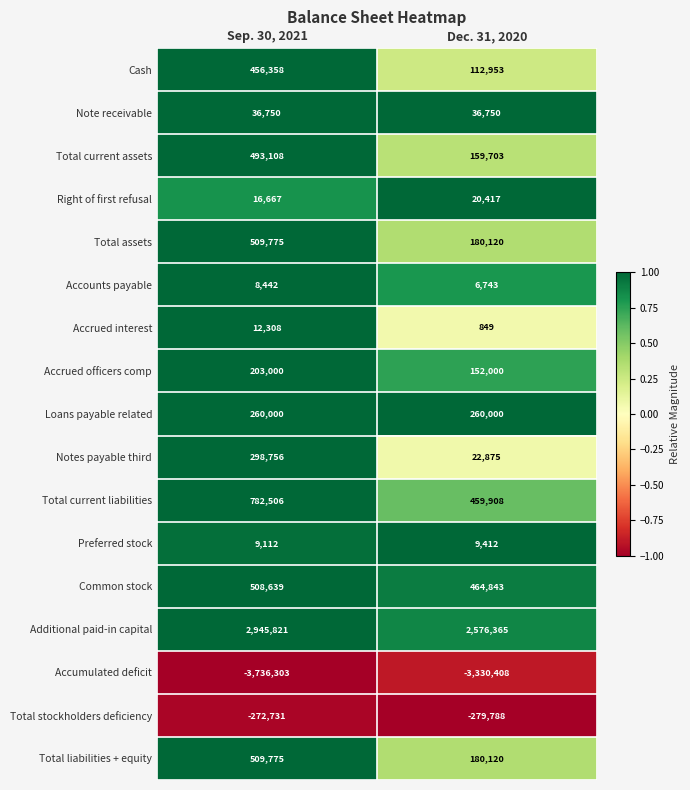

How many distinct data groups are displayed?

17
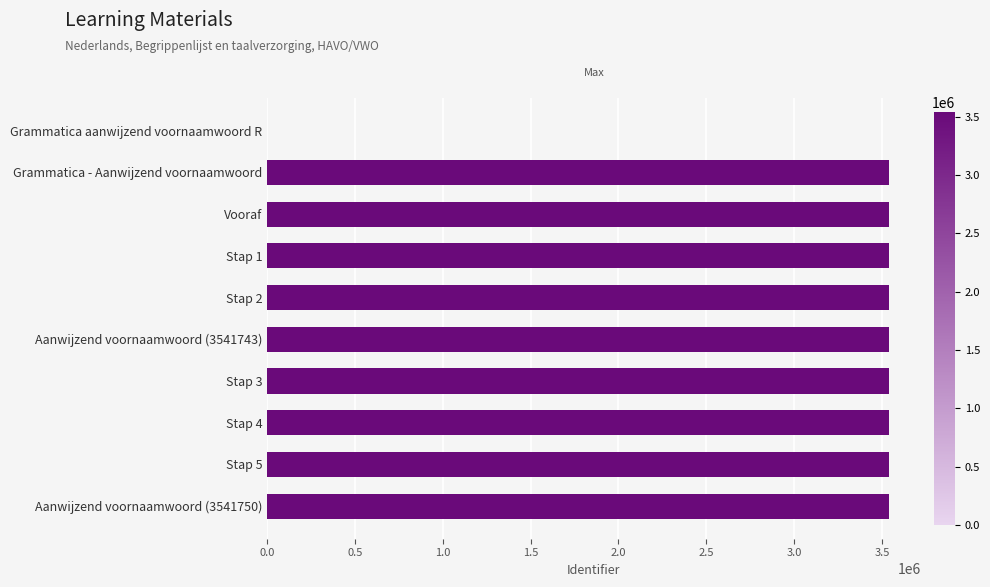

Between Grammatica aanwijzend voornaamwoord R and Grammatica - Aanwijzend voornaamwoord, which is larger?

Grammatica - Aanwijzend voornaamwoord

==

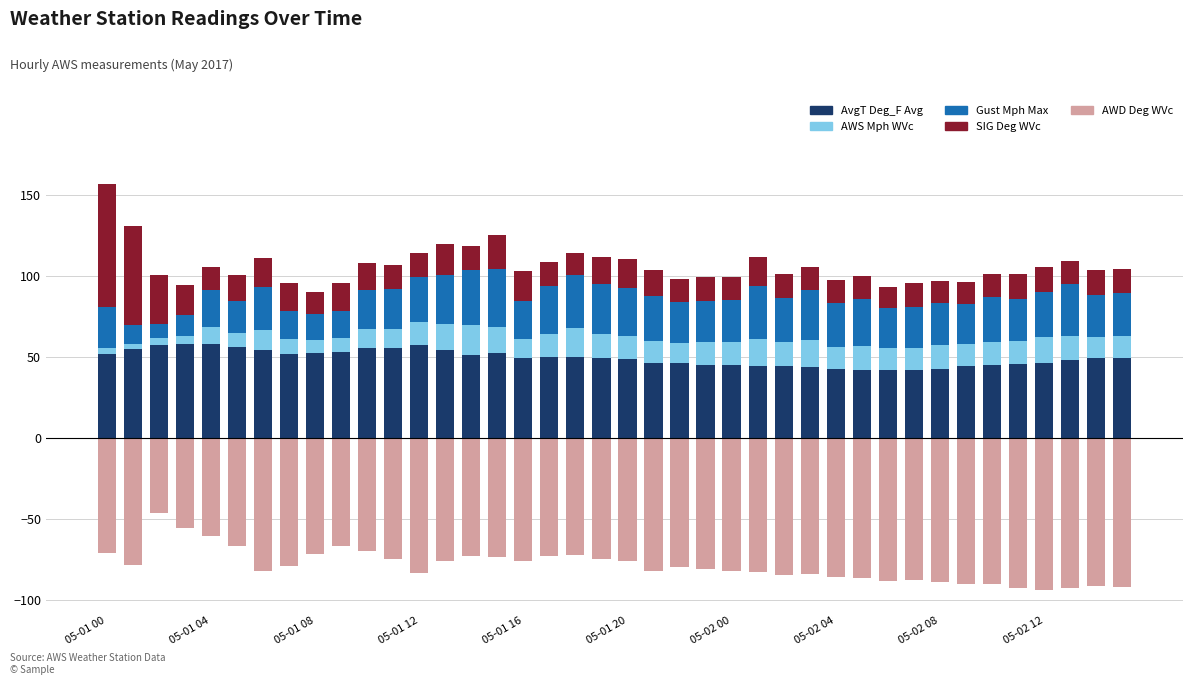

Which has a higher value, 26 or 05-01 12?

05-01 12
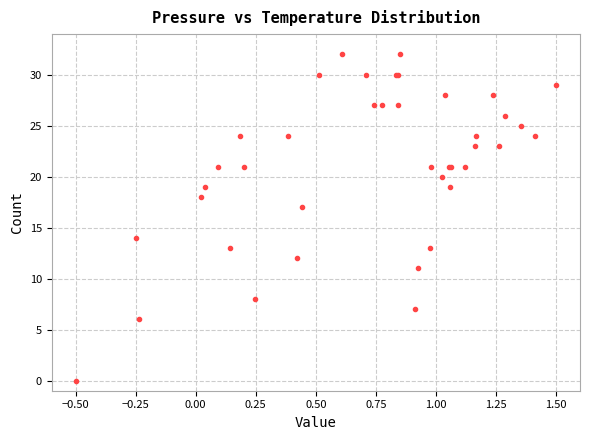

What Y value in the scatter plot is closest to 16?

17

• [WHAT YOU ARE ASKED TO DO] Return, unchanged, the lines of the items from the line containing "How many distinct data groups are displayed?" up to and including the line containing "Between Grammatica aanwijzend", and omit the pictures.

• [OUTPUT BELOW]
How many distinct data groups are displayed?

17

Between Grammatica aanwijzend voornaamwoord R and Grammatica - Aanwijzend voornaamwoord, which is larger?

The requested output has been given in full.